Most of his early adventures were solo exploits, but these days, Clark – a self-confessed introvert – has found he enjoys some company on his journeys, particularly as the world struggles with the distancing and isolation caused by COVID-19. COVID is also an issue that has recently limited his international travel, but Clark’s taking the opportunity to explore American rivers, and to reunite with friends he hasn’t seen in some time.

“Rendezvousing with friends wasn't the priority when I was younger,” he says. “But these days, coming out of quarantine, the reality is human contact is critical: listening to people's voices; getting that hug; getting those things that the Coronavirus is taking away from us a little bit. Just spending time with friends, running some fun rivers, laughing and reconnecting… humans are social creatures.”

SUPPAUL’s Advice on Getting Started in River Paddleboarding

Clark came to river paddleboarding already possessing many of the requisite skills and much of the requisite knowledge, but he says those are less important than possessing a willingness to *ahem* row your own boat.

Image courtesy of Paul Clark,

“The willingness to be the pilot of your own craft – as opposed to being part of a crew – requires self-confidence and some fitness,” he says. “So, the first advice is always, ask yourself if you’re a candidate for it. Are you willing to get weird? Are you willing to be doing something that very few other people are doing?”

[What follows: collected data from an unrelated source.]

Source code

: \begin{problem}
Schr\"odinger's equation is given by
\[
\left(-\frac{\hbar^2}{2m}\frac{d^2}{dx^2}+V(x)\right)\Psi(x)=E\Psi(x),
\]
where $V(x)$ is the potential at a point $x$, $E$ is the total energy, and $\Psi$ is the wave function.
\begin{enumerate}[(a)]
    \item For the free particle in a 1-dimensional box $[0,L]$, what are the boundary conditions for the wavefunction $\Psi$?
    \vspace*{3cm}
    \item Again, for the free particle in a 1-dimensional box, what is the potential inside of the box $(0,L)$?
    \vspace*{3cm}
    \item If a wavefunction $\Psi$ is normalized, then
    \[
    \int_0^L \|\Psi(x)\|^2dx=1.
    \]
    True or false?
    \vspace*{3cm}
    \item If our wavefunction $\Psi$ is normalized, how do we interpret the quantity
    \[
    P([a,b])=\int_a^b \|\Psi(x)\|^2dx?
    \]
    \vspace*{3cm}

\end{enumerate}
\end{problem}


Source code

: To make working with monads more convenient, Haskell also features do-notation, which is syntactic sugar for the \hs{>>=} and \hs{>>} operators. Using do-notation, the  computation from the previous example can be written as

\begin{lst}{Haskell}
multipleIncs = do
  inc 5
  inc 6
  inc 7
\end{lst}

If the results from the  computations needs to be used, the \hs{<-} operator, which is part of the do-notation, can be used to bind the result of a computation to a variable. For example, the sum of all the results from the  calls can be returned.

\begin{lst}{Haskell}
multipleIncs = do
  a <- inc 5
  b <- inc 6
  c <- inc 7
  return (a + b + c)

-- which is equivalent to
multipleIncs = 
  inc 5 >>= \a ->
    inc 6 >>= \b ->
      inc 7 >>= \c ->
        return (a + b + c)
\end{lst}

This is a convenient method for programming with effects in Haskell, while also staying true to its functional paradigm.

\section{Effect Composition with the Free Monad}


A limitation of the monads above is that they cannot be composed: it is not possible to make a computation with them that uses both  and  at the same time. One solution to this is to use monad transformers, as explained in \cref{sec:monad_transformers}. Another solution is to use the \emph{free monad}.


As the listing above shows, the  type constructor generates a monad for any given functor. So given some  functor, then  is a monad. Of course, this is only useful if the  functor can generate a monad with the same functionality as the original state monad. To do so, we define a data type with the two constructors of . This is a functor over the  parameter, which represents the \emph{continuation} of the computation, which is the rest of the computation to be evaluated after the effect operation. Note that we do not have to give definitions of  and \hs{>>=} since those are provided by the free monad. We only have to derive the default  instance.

“River paddleboarding is not like lake or ocean paddleboarding; It’s not paddleboarding in docile areas. Along with fitness, skill and knowledge, it requires a certain design for the board, for durability and maneuverability.” (Clark’s Hala Gear paddleboard is built with a spring-loaded retractable fin that allows his board to roll over river obstacles without getting snagged. “I can roll over rocks, and it doesn't send me head first.”)

“As far as technique, stay low and keep your paddle in the water,” Clark advises, noting that trying to stay standing in rough water without enough experience leads to frustration. “Too many people try to stand up in a river. They get bucked off, and the negative experience confirms their idea that this is a stupid sport, and off they go. When I’m teaching folks, I encourage them to stay low and keep their paddle in the water; be active and be deliberate.”

“If you’re paddling a river on your knees, you're staying low. That's great. Be stable. The idea is to have fun and paddle the next day.”